Extension for adult carers
The extended right was introduced by the Work and Families Act 2006. Its aim is to extend the right to request flexible working to employees of all categories (providing they have 26 weeks’ continuous service) where the purpose of the request is to enable the carer to care for an adult so long as the employee satisfies the prescribed relationship criteria. Employers should be revising their flexible working practices. The Department of Trade and Industry (DTI) has issued guidance as to the sorts of activities it anticipates care‑givers are likely to be involved with. These include help with personal care, mobility, administering medicine and other nursing tasks; help with transport, housework and financial matters; keeping the dependant company and providing emotional support.
There is some evidence that adult carers fall into certain categories. For instance, certain ethnic groups have very family-orientated caring practices; middle-aged workers may have responsibility for caring for elderly parents. It is possible, therefore, that certain employees whose requests for flexible working have been rejected may seek to bring claims of discrimination on grounds such as age, race or religion.
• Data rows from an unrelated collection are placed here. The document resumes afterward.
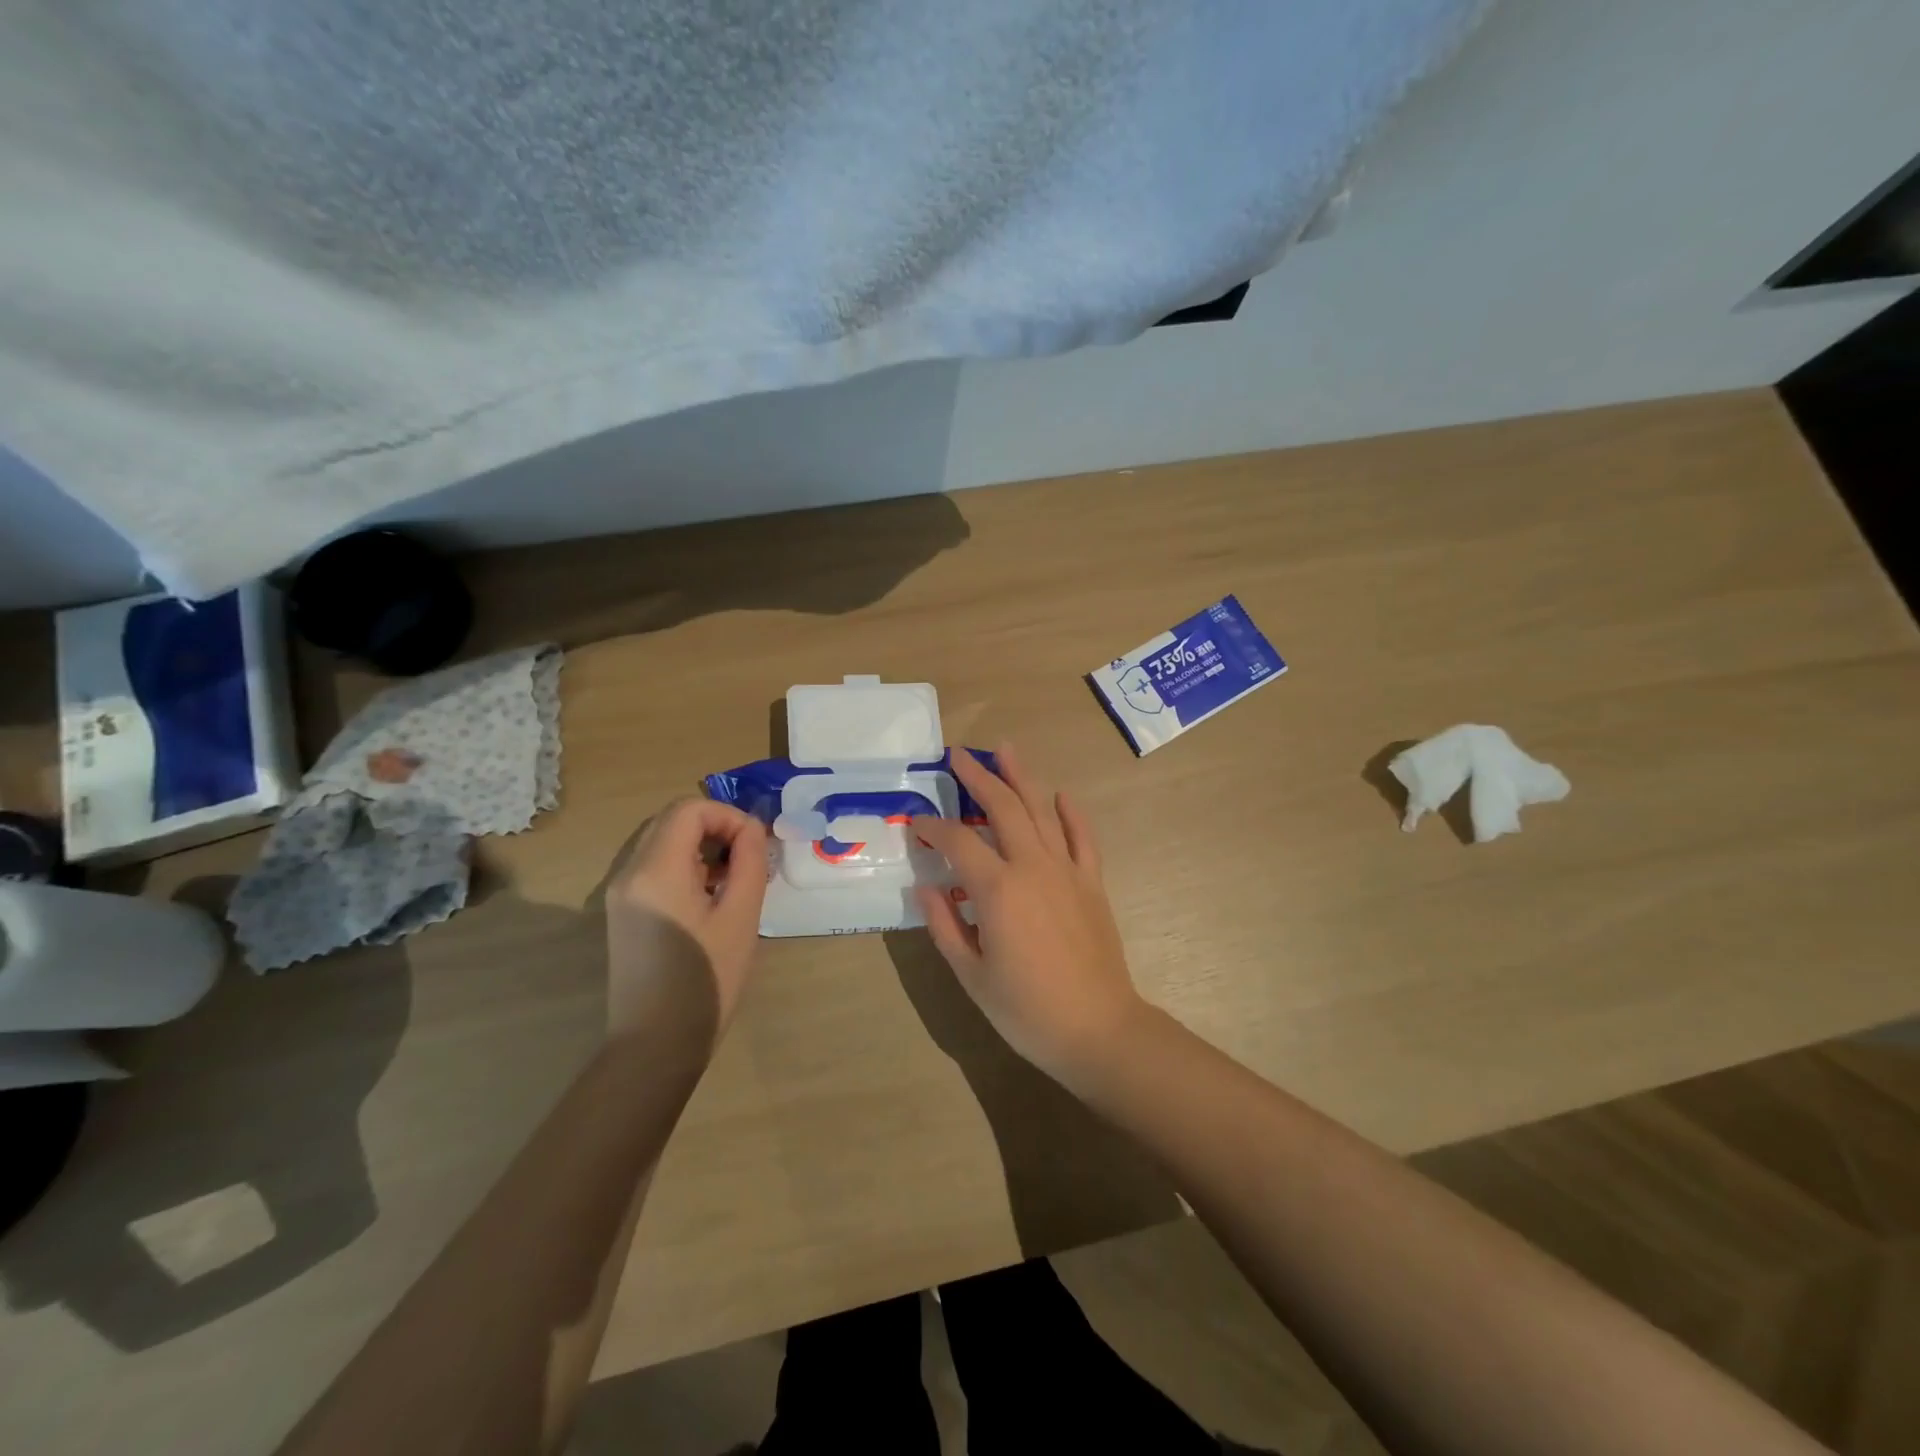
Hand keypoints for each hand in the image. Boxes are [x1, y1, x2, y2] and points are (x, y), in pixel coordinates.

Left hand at [604, 798, 768, 1039]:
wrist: (655, 1046)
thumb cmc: (706, 980)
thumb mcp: (741, 917)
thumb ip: (750, 862)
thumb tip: (752, 830)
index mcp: (655, 870)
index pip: (690, 809)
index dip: (728, 816)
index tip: (755, 845)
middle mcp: (628, 872)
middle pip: (673, 820)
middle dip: (716, 828)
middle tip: (748, 859)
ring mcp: (620, 893)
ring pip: (663, 841)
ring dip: (701, 846)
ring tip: (733, 880)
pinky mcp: (622, 912)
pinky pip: (654, 867)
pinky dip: (685, 866)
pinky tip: (709, 899)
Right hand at [911, 743, 1146, 1078]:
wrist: (1097, 1028)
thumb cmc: (1026, 1009)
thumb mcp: (971, 975)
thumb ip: (944, 926)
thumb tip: (924, 888)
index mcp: (997, 889)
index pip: (957, 842)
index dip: (932, 828)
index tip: (916, 824)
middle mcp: (1032, 866)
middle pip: (1003, 808)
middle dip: (978, 778)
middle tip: (958, 755)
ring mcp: (1067, 870)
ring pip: (1042, 811)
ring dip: (1021, 778)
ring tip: (1005, 751)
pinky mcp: (1091, 882)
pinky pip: (1082, 837)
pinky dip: (1071, 812)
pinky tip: (1060, 795)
However, the evidence that a refusal to allow flexible working patterns has a disproportionate impact on these types of groups will be significantly less compelling than its impact on child carers and consequently, any such claims will be significantly weaker.
The extension of the right will be welcomed by many employees who until now have sought to juggle the competing demands of work and caring for dependants. However, faced with an employer who is already feeling overburdened by family friendly rights, they may be disappointed. The DTI suggests that flexible working patterns raise staff morale, decrease absenteeism and improve staff retention rates. However, without any threat of a discrimination claim to leverage an application brought under the extended rights, carers could find that their applications to work flexibly do not have an equal footing with applications made by parents.
In order to avoid compromising working practices further, employers could be tempted to simply reject applications made by carers by citing business reasons. In addition, calls earlier this year by the Children’s Minister, Beverley Hughes, to extend flexible working rights to all employees will have done little to reassure employers that the scope of flexible working remains limited. If Hughes has her way, flexible working could soon become a workforce‑wide phenomena and this prospect may encourage employers to turn away requests before the floodgates open.
That said, flexible working is not a new concept for employers. For most, the right-to-request mechanism is well established and certain employers have devised effective systems for dealing with flexible working, such as job share arrangements. Research shows that many employers already offer flexible working arrangements well beyond the statutory minimum. Having accepted their duties in relation to parents, employers may be reluctant to refuse carers an equal opportunity to work flexibly and, against the current climate of high-profile, high-value discrimination claims, equality of treatment among employees should, by now, be uppermost in the minds of all employers.
Louise Mason is an associate in the employment group at Lovells.